Hi!  Well, I just got my copy of Imagine (yea yea yea!)
Now, I just have an A500 with old agnus and 1 Meg... when I try to
mount my hard drive and run Imagine, it never appears.  It seems
to need 840,000K or so minimum to just load.
  My question is, is this a bug or a feaature?  Does it really need all
that memory, or is it asking for more then it needs, or does it just
need two large contiguous blocks... I'd like to be able to run it when
I have my normal configurations going (memory checker, workbench loaded,
qmouse going...) but that leaves only 760,000K.  Is it possible to get
Imagine to work under these conditions?

  And a second somewhat related question.  Since I have the old 1/2meg
agnus, if I got, say, one of those A501-slot expansion boards with 1.5
or 2 or 3 meg on it, would it help with running Imagine and its animations
or would it be useless because I'd still be limited to 1/2meg Chip Ram?

                           thanks!                   sandy
------------
Sandy Antunes   "the Waupelani Kid" 'cause that's where I live...
antunes@ASTROD.psu.edu                 Penn State Astronomy Dept
------------        "que sera c'est la via"         -------------

n350bq@tamuts.tamu.edu (Duane Fields) (10/18/90)

Will imagine let you use old Turbo scenes, textures, etc.???


-Duane

walrus@wam.umd.edu (Udo K Schuermann) (10/19/90)

In article <9231@helios.TAMU.EDU> n350bq@tamuts.tamu.edu (Duane Fields) writes:
>Will imagine let you use old Turbo scenes, textures, etc.???

I got imagine last night (First, second, and third impressions:  AWESOME!)

imagine will load Turbo Silver objects (I haven't tried scenes).  It will NOT
be able to use Silver's algorithmic textures (i.e.
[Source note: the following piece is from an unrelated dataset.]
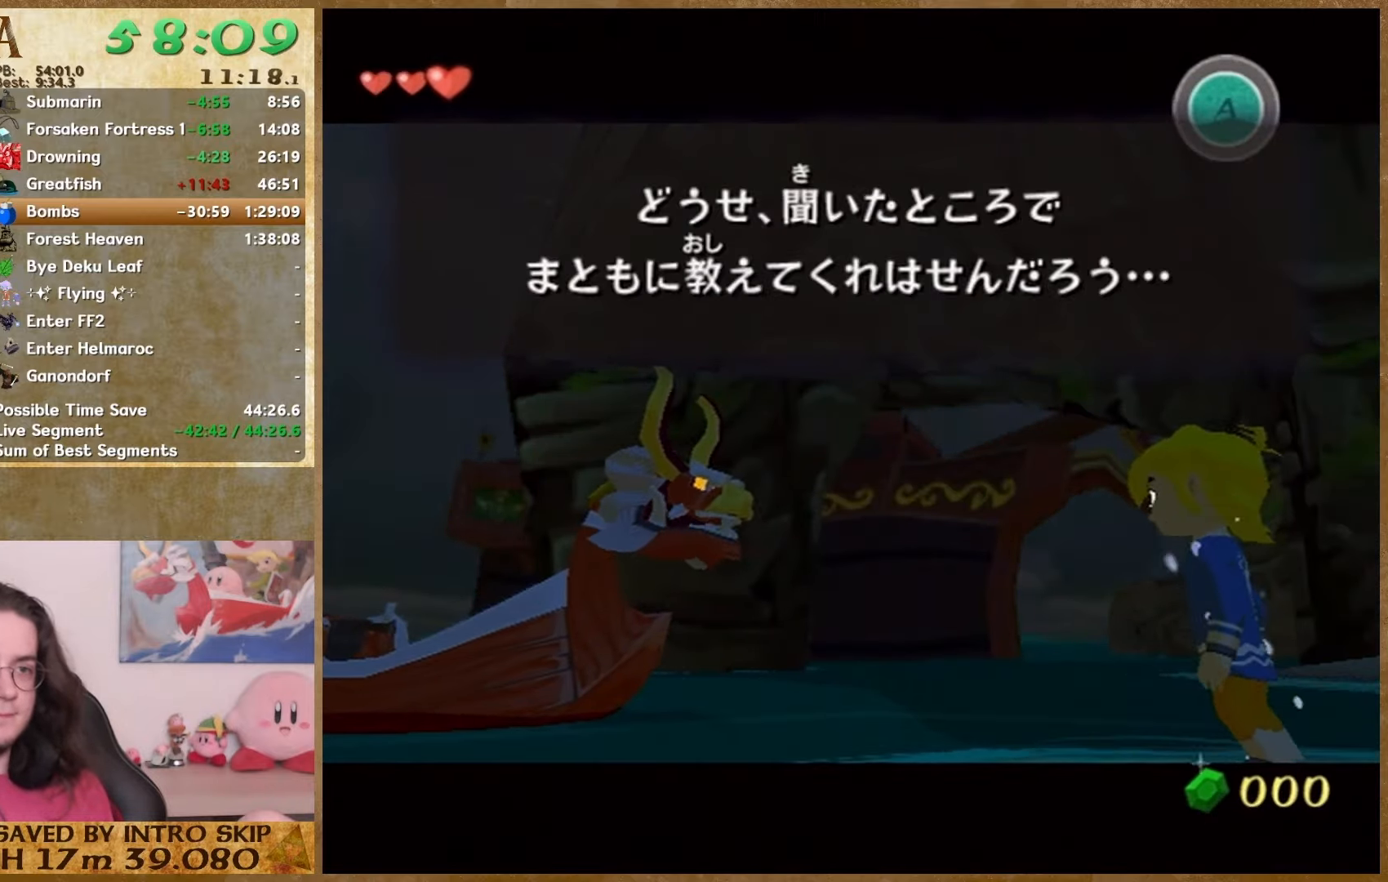
{"buttons": ["B"], "left_stick": "center", "right_stick": "center", "events": [[33, "B", "down"], [100, "B", "up"], [233, "A", "down"], [333, "A", "up"], [367, "B", "down"]]}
Wood, Marble, etc) but it
supports these -- you'll have to write new ones, or wait for version 1.0 of
imagine.

I thought that some of you may be interested to find out a bit about the
features of imagine, so I'll do some rambling below.
Press "n" to skip

 ._.  Udo Schuermann           "How is American beer similar to making love in
 ( )  walrus@cscwam.umd.edu    a canoe?" -- "Both are f***ing close to water."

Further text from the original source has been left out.